6. An OA group ought never endorse, finance, or lend the OA name to any related facility or outside enterprise, lest problems of money, property, and prestige divert us from our primary purpose.
Tradition Five says that we have but one primary purpose, and that’s helping compulsive eaters get better. That’s it. But we are all flawed human beings, and many of us are very sick people, so Tradition Six gets specific on how to stay focused on our primary purpose. And it boils down to this: Don’t let the outside world in.
Of course, it’s us who lets the outside world in. We keep our own vigil. The world isn’t a hoard of angry barbarians storming our ramparts, just as food isn’t hurtling into our mouths under its own power. Instead, our brains convince us to shove in another bite. Similarly, outside influences arrive in the form of our own best intentions. That’s why these were Dr. Bob’s last words to Bill W.:
“Remember Bill, let’s not louse this thing up. Let’s keep it simple.” (Dr. Bob and the Good Oldtimers, p. 343)
Tradition Five is simplicity itself. Our only job is to carry the message. Dr. Bob was warning Bill, a man of energy and ideas, that once things get complicated, our attention to simplicity wavers. You can’t take back the acorn once it’s grown into an oak.
Imagine an intergroup that actively courted outside relationships. Think how quickly the tangle of outside issues would consume it:
“We’ve got to keep the money coming.”
“We can’t say something our business friends will take offense to.”
“Can we give the company a few minutes to speak at our workshop?”
“This will be so good for our intergroup. The papers will run with it.”
“I don’t care if that meeting doesn’t like him, the candidate is promising us funding!”
“We should offer them a seat on our intergroup.”
Complicated? Heck, yeah. Even if this intergroup had a powerful leadership team that could keep the outside influences at bay for some time, the toll would be complete exhaustion for them and a weakening of everyone’s ability to remember the still-suffering compulsive eater. Eventually, a weaker leadership team would come along, and these once carefully managed outside relationships would come to dominate the intergroup. Think of the countless hours of meeting time and personal time this kind of thing would require.

● ENTRIES PROVIDED
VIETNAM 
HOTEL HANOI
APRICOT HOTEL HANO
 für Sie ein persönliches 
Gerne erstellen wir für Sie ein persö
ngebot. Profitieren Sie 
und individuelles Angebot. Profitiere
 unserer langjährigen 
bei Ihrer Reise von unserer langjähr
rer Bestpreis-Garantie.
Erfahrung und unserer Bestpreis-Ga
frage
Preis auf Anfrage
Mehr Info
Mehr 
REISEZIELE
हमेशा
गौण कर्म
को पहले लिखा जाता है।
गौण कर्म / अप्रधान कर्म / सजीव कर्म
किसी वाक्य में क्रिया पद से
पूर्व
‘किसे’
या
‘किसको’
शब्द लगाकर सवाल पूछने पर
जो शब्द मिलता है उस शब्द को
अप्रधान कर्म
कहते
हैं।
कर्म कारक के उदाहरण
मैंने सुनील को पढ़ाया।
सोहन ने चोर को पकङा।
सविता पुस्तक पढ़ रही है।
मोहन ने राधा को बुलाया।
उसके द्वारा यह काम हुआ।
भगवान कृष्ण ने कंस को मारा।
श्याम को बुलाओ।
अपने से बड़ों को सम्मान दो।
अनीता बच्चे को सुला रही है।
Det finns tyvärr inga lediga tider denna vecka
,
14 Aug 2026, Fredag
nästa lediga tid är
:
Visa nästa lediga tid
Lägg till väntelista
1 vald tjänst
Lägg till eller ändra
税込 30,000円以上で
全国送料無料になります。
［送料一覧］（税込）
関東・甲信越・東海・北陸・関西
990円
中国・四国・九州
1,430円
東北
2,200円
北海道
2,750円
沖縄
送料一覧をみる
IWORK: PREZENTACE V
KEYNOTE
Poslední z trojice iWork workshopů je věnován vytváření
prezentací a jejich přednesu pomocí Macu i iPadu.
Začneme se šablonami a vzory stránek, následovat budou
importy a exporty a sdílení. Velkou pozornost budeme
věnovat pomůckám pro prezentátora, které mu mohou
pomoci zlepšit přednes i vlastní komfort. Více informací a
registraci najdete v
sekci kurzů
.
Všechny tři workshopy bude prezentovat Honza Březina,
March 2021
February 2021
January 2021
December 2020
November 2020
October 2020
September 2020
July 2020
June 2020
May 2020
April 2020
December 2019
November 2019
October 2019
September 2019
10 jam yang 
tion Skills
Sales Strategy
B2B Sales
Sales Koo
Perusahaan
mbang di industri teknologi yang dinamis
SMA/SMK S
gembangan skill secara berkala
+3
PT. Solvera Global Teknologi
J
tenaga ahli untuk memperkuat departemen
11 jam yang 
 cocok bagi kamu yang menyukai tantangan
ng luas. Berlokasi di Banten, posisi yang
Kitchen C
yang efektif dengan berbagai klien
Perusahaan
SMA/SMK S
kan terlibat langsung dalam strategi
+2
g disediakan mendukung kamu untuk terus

● WHAT YOU WILL DO
Reproduce the Tradition Six passage starting with "Tradition Five says" and going on through "Oldtimers, p. 343)", swapping "primary purpose" for "main purpose" wherever it occurs.

● ANSWER SECTION
Tradition Five says that we have but one main purpose, and that’s helping compulsive eaters get better. That’s it. But we are all flawed human beings, and many of us are very sick people, so Tradition Six gets specific on how to stay focused on our main purpose. And it boils down to this: Don’t let the outside world in.
Of course, it’s us who lets the outside world in. We keep our own vigil. The world isn’t a hoard of angry barbarians storming our ramparts, just as food isn’t hurtling into our mouths under its own power. Instead, our brains convince us to shove in another bite. Similarly, outside influences arrive in the form of our own best intentions. That’s why these were Dr. Bob’s last words to Bill W.:
“Remember Bill, let’s not louse this thing up. Let’s keep it simple.” (Dr. Bob and the Good Oldtimers, p. 343)